--- START ---

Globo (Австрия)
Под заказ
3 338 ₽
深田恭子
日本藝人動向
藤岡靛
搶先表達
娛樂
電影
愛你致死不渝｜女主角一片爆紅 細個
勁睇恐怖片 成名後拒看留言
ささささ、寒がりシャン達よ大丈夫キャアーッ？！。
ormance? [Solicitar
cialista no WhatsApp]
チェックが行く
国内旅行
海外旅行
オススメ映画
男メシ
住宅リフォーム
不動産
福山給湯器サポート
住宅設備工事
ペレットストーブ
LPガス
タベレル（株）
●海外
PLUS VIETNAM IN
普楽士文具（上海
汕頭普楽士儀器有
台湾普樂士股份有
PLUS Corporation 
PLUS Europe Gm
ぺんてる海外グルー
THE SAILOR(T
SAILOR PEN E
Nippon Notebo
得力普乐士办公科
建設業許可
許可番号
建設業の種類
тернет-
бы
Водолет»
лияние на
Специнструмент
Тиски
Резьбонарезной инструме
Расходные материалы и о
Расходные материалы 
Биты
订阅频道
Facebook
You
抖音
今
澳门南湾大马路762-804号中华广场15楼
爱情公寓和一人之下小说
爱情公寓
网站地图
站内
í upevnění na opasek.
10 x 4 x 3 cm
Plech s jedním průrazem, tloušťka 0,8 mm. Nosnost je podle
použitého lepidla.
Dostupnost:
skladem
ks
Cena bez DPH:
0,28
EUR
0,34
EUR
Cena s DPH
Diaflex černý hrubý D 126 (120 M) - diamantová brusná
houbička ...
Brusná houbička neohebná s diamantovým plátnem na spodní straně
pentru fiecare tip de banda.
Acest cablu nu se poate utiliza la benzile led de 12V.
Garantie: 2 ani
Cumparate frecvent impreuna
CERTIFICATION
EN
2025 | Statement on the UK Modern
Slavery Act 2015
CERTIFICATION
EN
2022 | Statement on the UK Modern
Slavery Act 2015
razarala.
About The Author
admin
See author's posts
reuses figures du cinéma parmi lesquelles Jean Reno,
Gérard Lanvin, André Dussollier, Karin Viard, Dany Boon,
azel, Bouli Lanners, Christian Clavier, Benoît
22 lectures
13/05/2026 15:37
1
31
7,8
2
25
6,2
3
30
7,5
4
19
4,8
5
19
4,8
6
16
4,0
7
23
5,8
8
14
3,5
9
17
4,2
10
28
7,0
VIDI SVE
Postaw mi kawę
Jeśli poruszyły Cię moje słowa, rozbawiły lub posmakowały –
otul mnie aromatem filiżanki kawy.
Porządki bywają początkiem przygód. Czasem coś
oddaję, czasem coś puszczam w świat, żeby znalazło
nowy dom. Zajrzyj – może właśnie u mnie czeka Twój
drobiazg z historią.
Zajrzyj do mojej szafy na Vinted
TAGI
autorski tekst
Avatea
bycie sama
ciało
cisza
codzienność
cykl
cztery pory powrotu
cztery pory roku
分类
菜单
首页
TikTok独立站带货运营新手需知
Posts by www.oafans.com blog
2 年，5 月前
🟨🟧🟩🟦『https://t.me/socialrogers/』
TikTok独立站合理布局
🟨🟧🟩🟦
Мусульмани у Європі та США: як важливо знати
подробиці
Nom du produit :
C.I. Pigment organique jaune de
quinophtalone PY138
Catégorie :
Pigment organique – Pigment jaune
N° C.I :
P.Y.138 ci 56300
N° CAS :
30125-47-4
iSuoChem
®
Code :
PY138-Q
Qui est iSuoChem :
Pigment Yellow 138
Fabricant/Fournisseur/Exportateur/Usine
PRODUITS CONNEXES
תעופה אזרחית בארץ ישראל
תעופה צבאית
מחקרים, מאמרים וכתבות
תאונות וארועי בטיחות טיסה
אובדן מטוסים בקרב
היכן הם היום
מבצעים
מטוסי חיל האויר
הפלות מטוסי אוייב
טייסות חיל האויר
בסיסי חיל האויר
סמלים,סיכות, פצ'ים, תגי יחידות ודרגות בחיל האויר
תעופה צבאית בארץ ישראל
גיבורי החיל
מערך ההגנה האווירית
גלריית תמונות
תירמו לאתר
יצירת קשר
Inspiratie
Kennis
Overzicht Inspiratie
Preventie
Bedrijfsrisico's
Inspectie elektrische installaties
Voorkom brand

--- END ---

YOUR INSTRUCTIONS »
Reproduce the data from its first line through the line containing "10 x 4 x 3 cm", replacing "Facebook" with "Instagram" and leaving everything else unchanged.

ANSWER TO THIS TASK »
Globo (Австрия)
Под заказ
3 338 ₽
深田恭子
日本藝人動向
藤岡靛
搶先表達
娛樂
電影
愛你致死不渝｜女主角一片爆紅 細個
勁睇恐怖片 成名後拒看留言
ささささ、寒がりシャン達よ大丈夫キャアーッ？！。
ormance? [Solicitar
cialista no WhatsApp]
チェックが行く
国内旅行
海外旅行
オススメ映画
男メシ
住宅リフォーム
不動産
福山給湯器サポート
住宅設備工事
ペレットストーブ
LPガス
タベレル（株）
●海外
PLUS VIETNAM IN
普楽士文具（上海
汕頭普楽士儀器有
台湾普樂士股份有
PLUS Corporation 
PLUS Europe Gm
ぺんてる海外グルー
THE SAILOR(T
SAILOR PEN E
Nippon Notebo
得力普乐士办公科
建設業許可
許可番号
建設業の種類
тернет-
бы
Водолет»
лияние на
Специнструмент
Тиски
Резьбонарезной инструме
Расходные материалы и о
Расходные материалы 
Биты
订阅频道
Instagram
You
抖音
今
澳门南湾大马路762-804号中华广场15楼
爱情公寓和一人之下小说
爱情公寓
网站地图
站内
í upevnění na opasek.
10 x 4 x 3 cm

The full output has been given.